Wolford deserves to stay — for now

It wasn’t hard to figure out that Youngstown State University intended on keeping its head football coach after the 2013 season. The question was whether it should.

Athletic director Ron Strollo made it clear on Friday he believes current coach Eric Wolford is the man for YSU, saying Friday that Wolford will soon be given a contract extension. Fans probably should have seen this coming.

If Wolford was going to be fired, it would have happened right after the season. There’s no reason to hold on to a coach entering the final year of his contract for one more season, especially if you intend on firing him. It hurts the program more than it helps.

For one, it’s going to be hard to recruit. Most kids may not know about contract situations of a coach, but there’s a good chance their parents or high school coaches do. Not many people are going to send their child or player to a team with a lame-duck coach.

Secondly, wooing fellow coaches to join a staff is much easier when those candidates know a coach is going to be at that school for an extended period of time. With assistant coaches leaving on a regular basis for more-lucrative positions, finding the next-best fit is critical, but the window to secure those coaches doesn’t last long.

Finally, no coach wants to go into a season wondering if he’ll have a job after the it’s over. There is enough pressure on coaches to win. Playing for their future shouldn’t be added to the list of issues they must deal with on an annual basis.

Now, for the answer to the big question: Should YSU give Wolford an extension?

There are two ways to look at the situation. The first is the view of the optimist. The second is that of the pessimist.

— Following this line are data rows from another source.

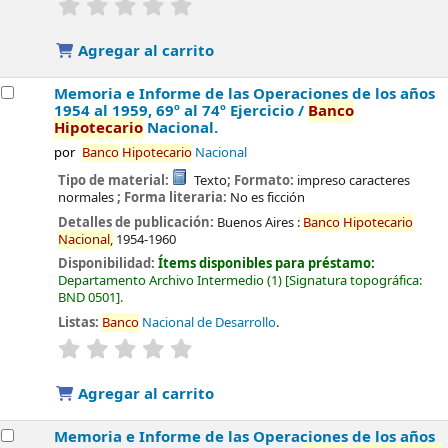
Valoración media: 0.0 de 5 estrellas
Agregar al carrito
Memoria e Informe de las Operaciones de los años
1954 al 1959, 69º al 74º Ejercicio /
Banco
Hipotecario
Nacional.
por
Banco
Hipotecario
Nacional
Tipo de material:
Texto
; Formato:
impreso caracteres
normales
; Forma literaria:
No es ficción
Detalles de publicación:
Buenos Aires :
Banco
Hipotecario
Nacional,
1954-1960
Disponibilidad:
Ítems disponibles para préstamo:
Departamento Archivo Intermedio
(1)
Signatura topográfica:
BND 0501
.
Listas:
Banco
Nacional de Desarrollo
.
valoración
Valoración media: 0.0 de 5 estrellas
Agregar al carrito
Memoria e Informe de las Operaciones de los años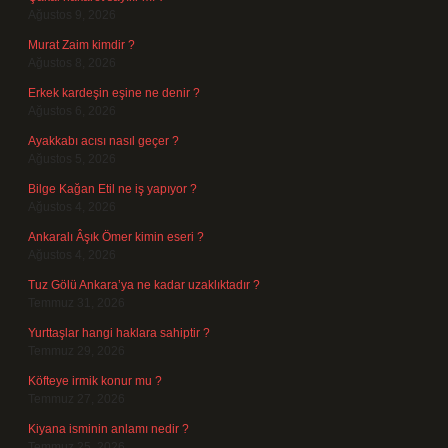
Ağustos 9, 2026
Murat Zaim kimdir ?
Ağustos 8, 2026
Erkek kardeşin eşine ne denir ?
Ağustos 6, 2026
Ayakkabı acısı nasıl geçer ?
Ağustos 5, 2026
Bilge Kağan Etil ne iş yapıyor ?
Ağustos 4, 2026
Ankaralı Âşık Ömer kimin eseri ?
Ağustos 4, 2026
Tuz Gölü Ankara’ya ne kadar uzaklıktadır ?
Temmuz 31, 2026
Yurttaşlar hangi haklara sahiptir ?
Temmuz 29, 2026
Köfteye irmik konur mu ?
Temmuz 27, 2026
Kiyana isminin anlamı nedir ?
Temmuz 25, 2026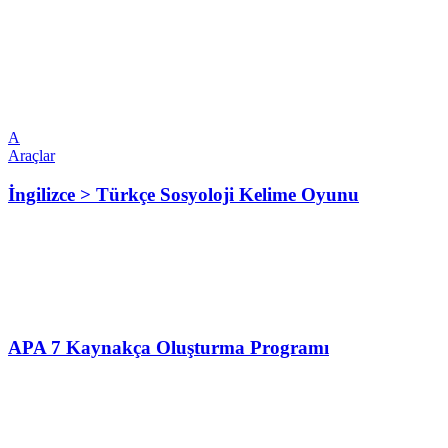
A
Araçlar
İngilizce > Türkçe Sosyoloji Kelime Oyunu
APA 7 Kaynakça Oluşturma Programı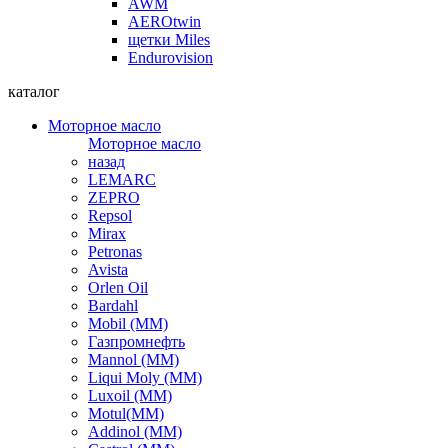
AWM
AEROtwin
щетки Miles
Endurovision
каталог
Моторное масло
Моторное масло
назад
LEMARC
ZEPRO
Repsol
Mirax
Petronas
Avista
Orlen Oil
Bardahl
Mobil (ММ)
Газпромнефть
Mannol (ММ)
Liqui Moly (ММ)
Luxoil (ММ)
Motul(ММ)
Addinol (ММ)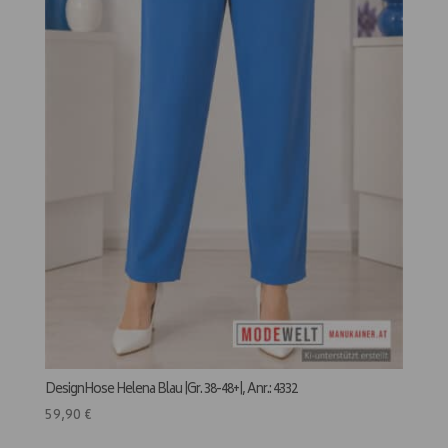
DesignHose Helena Blau |Gr. 38-48+|, Anr.: 4332
59,90
€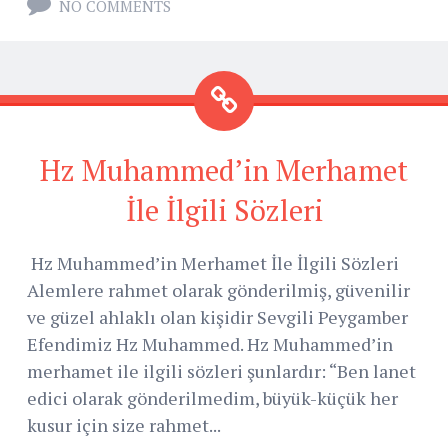
NO COMMENTS
Hz Muhammed’in Merhamet
İle İlgili Sözleri
Hz Muhammed’in Merhamet İle İlgili Sözleri
Alemlere rahmet olarak gönderilmiş, güvenilir
ve güzel ahlaklı olan kişidir Sevgili Peygamber
Efendimiz Hz Muhammed. Hz Muhammed’in
merhamet ile ilgili sözleri şunlardır: “Ben lanet
edici olarak gönderilmedim, büyük-küçük her
kusur için size rahmet...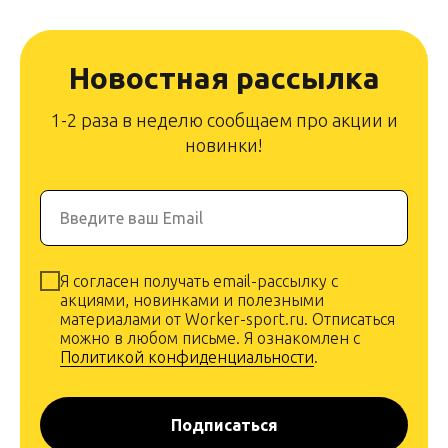
Новостная рассылка
1-2 раза в неделю сообщаем про акции и
новинки!
Введите ваш Email
Я согласен получать email-рассылку с
акциями, новинками и полезными
материалами от Worker-sport.ru. Отписаться
можно в любом письме. Я ознакомлен с
Политикой конфиденциальности
.
Подписаться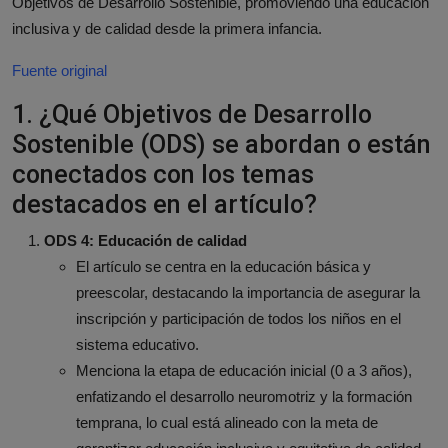
Objetivos de Desarrollo Sostenible, promoviendo una educación
inclusiva y de calidad desde la primera infancia.
Fuente original
1. ¿Qué Objetivos de Desarrollo
Sostenible (ODS) se abordan o están
conectados con los temas
destacados en el artículo?
ODS 4: Educación de calidad
El artículo se centra en la educación básica y
preescolar, destacando la importancia de asegurar la
inscripción y participación de todos los niños en el
sistema educativo.
Menciona la etapa de educación inicial (0 a 3 años),
enfatizando el desarrollo neuromotriz y la formación
temprana, lo cual está alineado con la meta de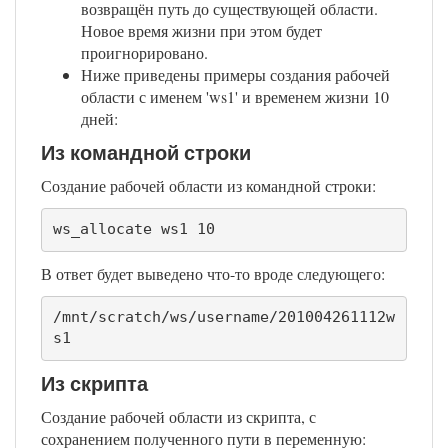
возвращён путь до существующей области.
Новое время жизни при этом будет
проигнорировано.
Ниже приведены примеры создания рабочей
области с именем 'ws1' и временем жизни 10
дней:
Из командной строки
Создание рабочей области из командной строки:
ws_allocate ws1 10
В ответ будет выведено что-то вроде следующего:
/mnt/scratch/ws/username/201004261112w
s1
Из скрипта
Создание рабочей области из скрипта, с
сохранением полученного пути в переменную: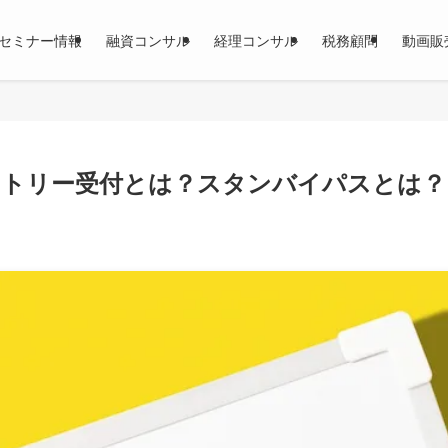
セミナー情報
融資コンサル
経理コンサル
税務顧問
動画販
ントリー受付とは？スタンバイパスとは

1. Wolford has improved his win total in each of his first four seasons, going from 3-8, to 6-5, to 7-4 and then 8-4 in 2013, including a second-place finish in the Missouri Valley Conference, arguably the hardest league in the FCS. The Penguins were one of the final three schools to be left out of the 24-team FCS playoff format in each of the past two seasons. They lost four consecutive games in October of 2012 and their final three in 2013 to seal their fate. Still, progress was made by Wolford and his staff. The Penguins are one of two teams to beat three-time national champion North Dakota State (27-24 in 2011) in the last three years, they earned their first win over a major FBS school with a victory over Pitt in 2012 and they’re producing NFL-caliber talent on a yearly basis. Average coaches can’t produce such credentials.

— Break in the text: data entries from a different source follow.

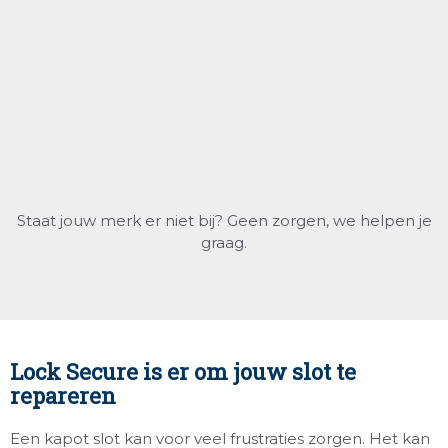
Staat jouw merk er niet bij? Geen zorgen, we helpen je
graag.
Lock Secure is er om jouw slot te
repareren
Een kapot slot kan voor veel frustraties zorgen. Het kan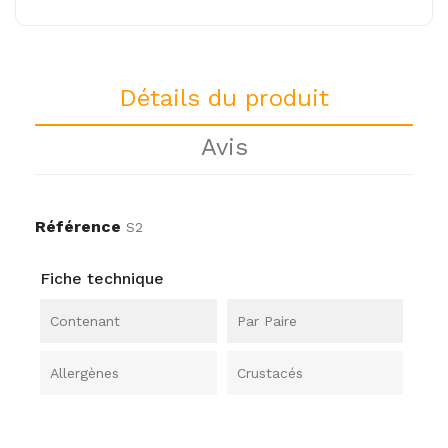
Détails du produit
Avis
Référence
S2
Fiche technique
Contenant
Par Paire
Allergènes
Crustacés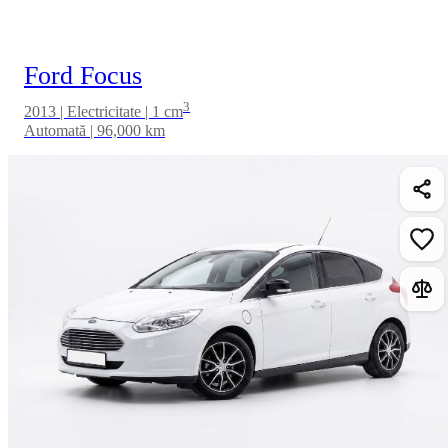
Ford Focus
3
2013 | Electricitate | 1 cm
Automată | 96,000 km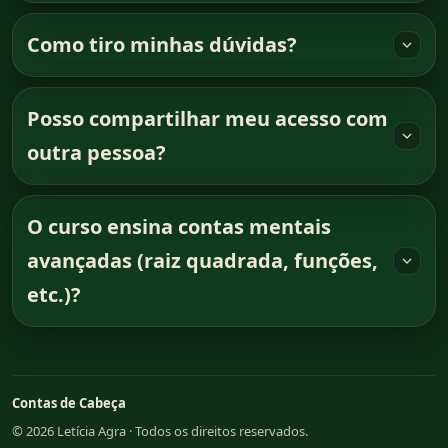
Como tiro minhas dúvidas?
Posso compartilhar meu acesso com
outra pessoa?
O curso ensina contas mentais
avançadas (raiz quadrada, funções,
etc.)?
Contas de Cabeça
©
2026
Letícia Agra · Todos os direitos reservados.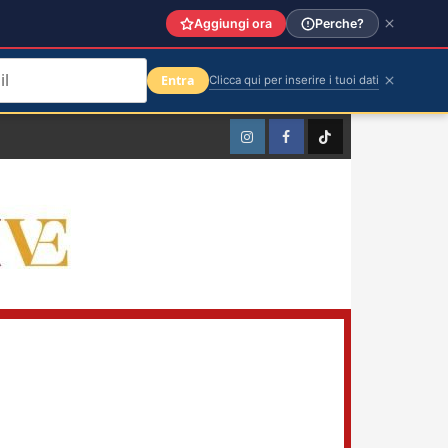
Aggiungi ora
Perche?
Entra
Clicca qui per inserire i tuoi dati
Instagram
Facebook
TikTok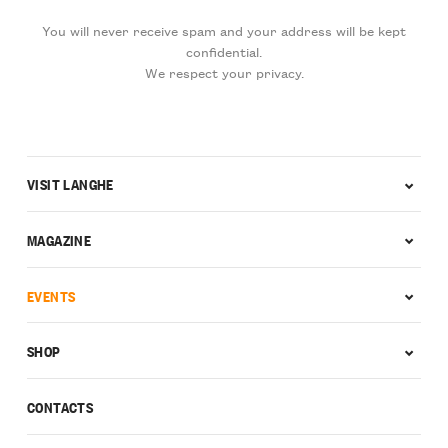
You will never receive spam and your address will be kept
confidential.
We respect your privacy.
VISIT LANGHE
MAGAZINE
EVENTS
SHOP
CONTACTS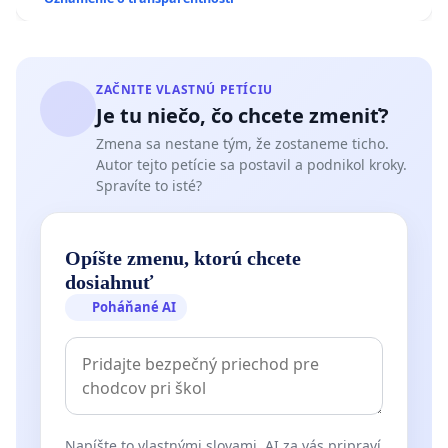
ZAČNITE VLASTNÚ PETÍCIU
Je tu niečo, čo chcete zmeniť?
Zmena sa nestane tým, že zostaneme ticho.
Autor tejto petície sa postavil a podnikol kroky.
Spravíte to isté?
Opíšte zmenu, ktorú chcete
dosiahnuť
Poháňané AI
Napíšte to vlastnými slovami. AI za vás pripraví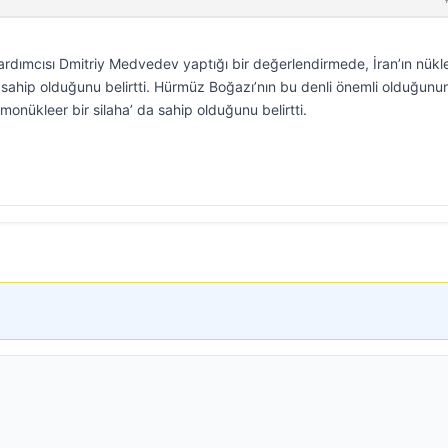
rdımcısı Dmitriy Medvedev yaptığı bir değerlendirmede, İran’ın nükl
sahip olduğunu belirtti. Hürmüz Boğazı’nın bu denli önemli olduğunun 
monükleer bir silaha’ da sahip olduğunu belirtti.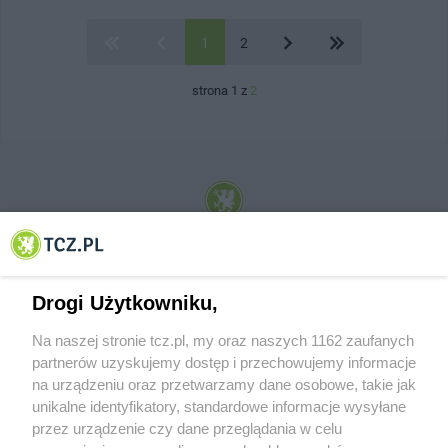
1
2
strona 1 z
2
© 2001-2026 Tczew - TCZ.PL Sp. z o.o. Internetowy Serwis Informacyjny Miasta
Tczewa
Drogi Użytkowniku,
Na naszej stronie tcz.pl, my oraz naszych 1162 zaufanych
partnerów uzyskujemy dostęp i przechowujemy informacje
na urządzeniu oraz przetwarzamy dane osobowe, takie jak
unikalne identyfikatory, standardowe informacje wysyłane
przez urządzenie czy dane przeglądania w celu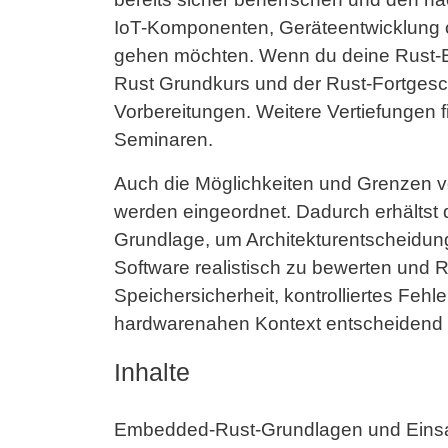
IoT-Komponenten, Geräteentwicklung
gehen möchten. Wenn du deine Rust-Bas
Rust Grundkurs und der Rust-Fortgesc
Vorbereitungen. Weitere Vertiefungen f
Seminaren.
Auch die Möglichkeiten und Grenzen v
werden eingeordnet. Dadurch erhältst 
Grundlage, um Architekturentscheidu
Software realistisch zu bewerten und R
Speichersicherheit, kontrolliertes Feh
hardwarenahen Kontext entscheidend 
Inhalte
Embedded-Rust-Grundlagen und Einsa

2. Wolford was brought here to contend for championships, not settle for mediocrity. YSU simply needed to win one of its final three games in 2013 to earn a spot in the playoffs and rekindle the lost tradition at the Ice Castle. The Penguins failed – big time. They couldn’t hold on to a 14-3 lead against Northern Iowa in Week 10 despite the Panthers being without their starting quarterback and running back and also enduring a five-game losing streak. YSU then fell to eventual-national champion North Dakota State (35-17) and was embarrassed by South Dakota State (42-13) in a home game in which the winner went to the playoffs and the loser was left out. Losing the big game is a trend that has formed in Wolford’s first four years, and it has cost YSU that coveted trip to the postseason (a place they’ve visited once – 2006 – since former coach Jim Tressel’s departure in 2000).

While there seem to be more cynics than believers these days, I’m with the optimists – for now.

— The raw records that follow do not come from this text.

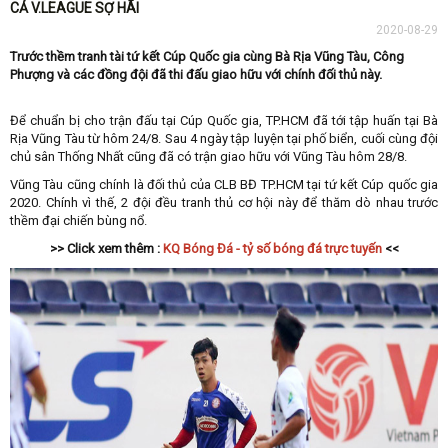
CẢ V.LEAGUE SỢ HÃI
2020-08-29
Trước thềm tranh tài tứ kết Cúp Quốc gia cùng Bà Rịa Vũng Tàu, Công
Phượng và các đồng đội đã thi đấu giao hữu với chính đối thủ này.
Để chuẩn bị cho trận đấu tại Cúp Quốc gia, TP.HCM đã tới tập huấn tại Bà
Rịa Vũng Tàu từ hôm 24/8. Sau 4 ngày tập luyện tại phố biển, cuối cùng đội
chủ sân Thống Nhất cũng đã có trận giao hữu với Vũng Tàu hôm 28/8.
Vũng Tàu cũng chính là đối thủ của CLB BĐ TP.HCM tại tứ kết Cúp quốc gia
2020. Chính vì thế, 2 đội đều tranh thủ cơ hội này để thăm dò nhau trước
thềm đại chiến bùng nổ.
>> Click xem thêm :
KQ Bóng Đá - tỷ số bóng đá trực tuyến
<<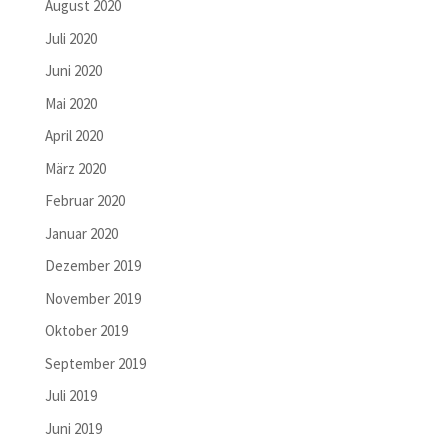
August 2020
Juli 2020
Juni 2020
Mai 2020
April 2020
März 2020
Februar 2020
Januar 2020
Dezember 2019
November 2019
Oktober 2019
September 2019
Juli 2019
Juni 2019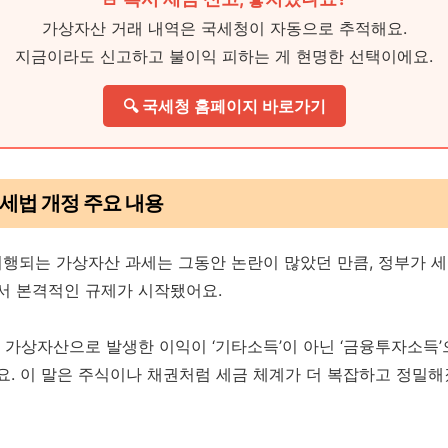
가상자산 거래 내역은 국세청이 자동으로 추적해요.
지금이라도 신고하고 불이익 피하는 게 현명한 선택이에요.
🔍 국세청 홈페이지 바로가기
년 세법 개정 주요 내용
시행되는 가상자산 과세는 그동안 논란이 많았던 만큼, 정부가 
서 본격적인 규제가 시작됐어요.
 가상자산으로 발생한 이익이 ‘기타소득’이 아닌 ‘금융투자소득
요. 이 말은 주식이나 채권처럼 세금 체계가 더 복잡하고 정밀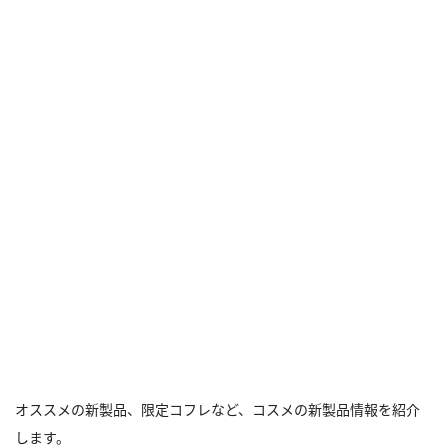
オススメの新製品、限定コフレなど、コスメの新製品情報を紹介
します。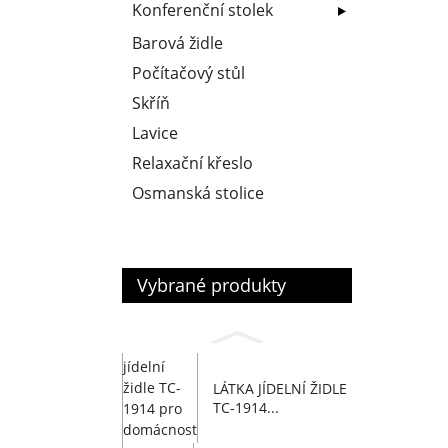
Konferenční stolek
Barová židle
Počítačový stůl
Skříň
Lavice
Relaxační křeslo
Osmanská stolice
Vybrané produkty
LÁTKA JÍDELNÍ ŽIDLE
TC-1914...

The pessimists calling for his head seem to be under the false impression the Penguins can land an elite coach with a better resume than Wolford. Many thought former YSU assistant head coach Mark Mangino, who was named national coach of the year while leading the Kansas Jayhawks in 2007, might want the job, but he was obviously waiting for something bigger and better as he left to become the offensive coordinator at Iowa State earlier this week.

YSU is a storied program that still has the ability to lure good coaches, but there aren’t many people lining up to follow in the footsteps of Tressel, whose imprint is still fresh on the turf in Stambaugh Stadium. Furthermore, the continuity of a staff is an area often overlooked by outsiders but holds extreme importance in the eyes of potential recruits.

Wolford may not be the most likable person to fans because he often comes off as arrogant or pompous, but he’s as good as it gets for the Penguins, whether people like it or not.